Monday, April 14, 2008

Trip to Venice

The first week of April I had my second NY visitor! Char decided to spend her hard-earned tax refund on a trip to the yet-unseen Italy... and invited me along to a trip to Venice. Having never been there, but knowing it was one of those places that *have* to be visited, I immediately took two days off from work and off we went!

Venice is an island. From above, it looks like someone took a messy, shallow bite off of Italy, leaving only a few remnants behind. On the biggest one, they built the city. The train takes you there, passing over a 3Km bridge, and then just heads back. There is a car park at the very beginning, but the only transportation once there is either on foot, through the most confusing and extensive alley network I've seen so far, or by boat. Boat buses, boat police, boat ambulances, boat postal service... it was a little surreal.

Overall, it was awesome. We skirted all of the major tourist places, choosing instead to loose ourselves into every dead-end alley we could find. After watching several people disappear in what looked like the corner of a plaza, we became expert alley-sighters. "There's a shadow! Those buildings aren't touching! There's a street there!" Sometimes it'd literally be a 3-feet gap but it seemed a common route for locals.

We did pass by the major sights, the Rialto Bridge, the Piazza San Marco, and even Murano, but those were the lowest points. I can't imagine how crowded they are during peak season... we took naps in the gardens, breathed fresh air, and just relaxed. The hotel Char found was really cheap but clean, on the opposing island of Lido, just a short boat ride from Piazza San Marco.

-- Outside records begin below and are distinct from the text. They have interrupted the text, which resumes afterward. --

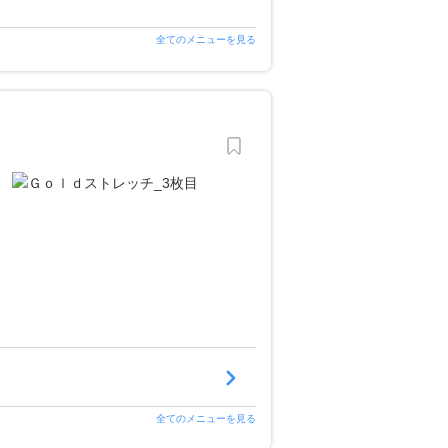
全てのメニューを見る
全てのメニューを見る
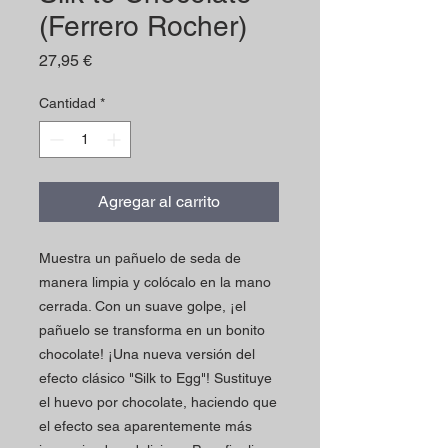
(Ferrero Rocher)
Precio
27,95 €
Cantidad
*
Agregar al carrito
Muestra un pañuelo de seda de
manera limpia y colócalo en la mano
cerrada. Con un suave golpe, ¡el
pañuelo se transforma en un bonito
chocolate! ¡Una nueva versión del
efecto clásico "Silk to Egg"! Sustituye
el huevo por chocolate, haciendo que
el efecto sea aparentemente más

We stayed two days and one night. We almost remained an extra night, just because we didn't know that the last train to leave was at 7:50pm! Right before finding a restaurant to eat, we figured we'd get the tickets for our return trip, and realized we only had 20 minutes before it left! The ride home was long but uneventful and we continued our touristing in Milan.

And that is a story for another time. For now, enjoy some new pictures. Finally! ;)

Sunday, April 13, 2008

election day

Today was the first time in my life that I got to vote. Living overseas for all of my adult life, I never had voting rights in the countries I lived in. While Italy has an overseas voting system, I never followed any Italian politics so I never knew who to vote for, nor did I care.

I have now lived in Italy for a year, and while here I finally learned a bit about what has been going on. When the government "fell" a couple of months ago, and they called for new elections, I knew it was going to be my first chance to be part of the democratic system.

It was pretty anti-climactic. Urns today were open from 8am 'til 10pm. Someone just yesterday night suggested that dinner time was going to be the best time to go, so I waited until then. My district was holding the voting 2 blocks away, so I left my cell phone home, walked up, went straight to the wrong room, was told to go two rooms down, handed my fancy voting registration card (a piece of paper) and my ID, and off I went behind the curtain to carefully put my X in the box. No wait, no questions, nothing. An inch worth of graphite marks on a paper was all that it took for this momentous moment...

I barely watch tv, so I wasn't too familiar with the candidates and the parties. While the election form had 17 parties, giving an illusion of choice, the truth lies in a bi-polar party system. From far-right parties that promote the expulsion of all immigrants and the division of northern Italy from the southern part, to the far-left, communists and socialists, and everything in between.

2 minor parties are "allied" with the major ones. So voting for one of those gives the final vote to the leader of the bigger party. The only difference lies in the senate and parliament, where the people of the minor party can bring their own people if they won.

The little knowledge I have was gathered purely through conversations among friends and acquaintances. My roommate explained to me why he'd vote for a certain guy, and it sounded good. Many other people I respect and trust on an intellectual level were also going to vote for him. So my choice was based on that. I couldn't follow any of the political talks on tv or the confusing snippets of news on the internet.

Does that count as democracy? The right to vote while being ignorant of its participants and its system? I still do not understand how politics work here. All I gathered is that even after being voted for, politicians can change parties, corruption is paramount, and the economy sucks.

This felt just like Bush vs Kerry. Most people simply voted against the worst evil, even though the opposing party sucks.

I'm curious to see how things will turn out now...

And I'm still pretty sure that Italy will not be my home for much longer.